------ Data for processing

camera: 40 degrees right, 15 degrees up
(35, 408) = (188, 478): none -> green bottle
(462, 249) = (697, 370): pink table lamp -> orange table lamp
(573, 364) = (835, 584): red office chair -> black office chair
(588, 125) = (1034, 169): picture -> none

------------
------ Data for processing

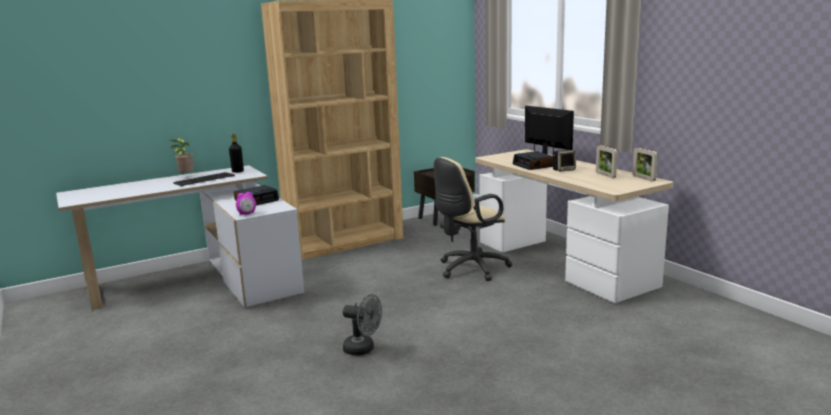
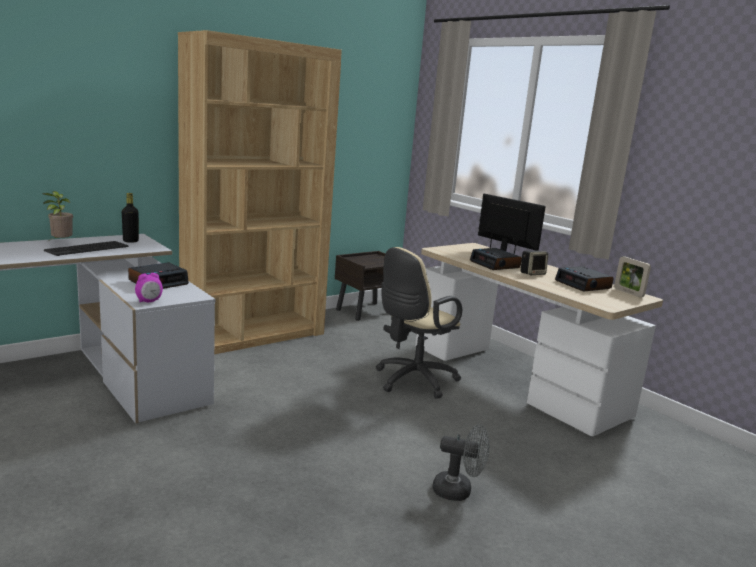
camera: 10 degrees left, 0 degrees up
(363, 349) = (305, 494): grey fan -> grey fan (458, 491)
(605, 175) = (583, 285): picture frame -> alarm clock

------------

- Required work -
Report how many lines in the records hold the word "camera", giving the number and nothing else.

- Output of the task -
2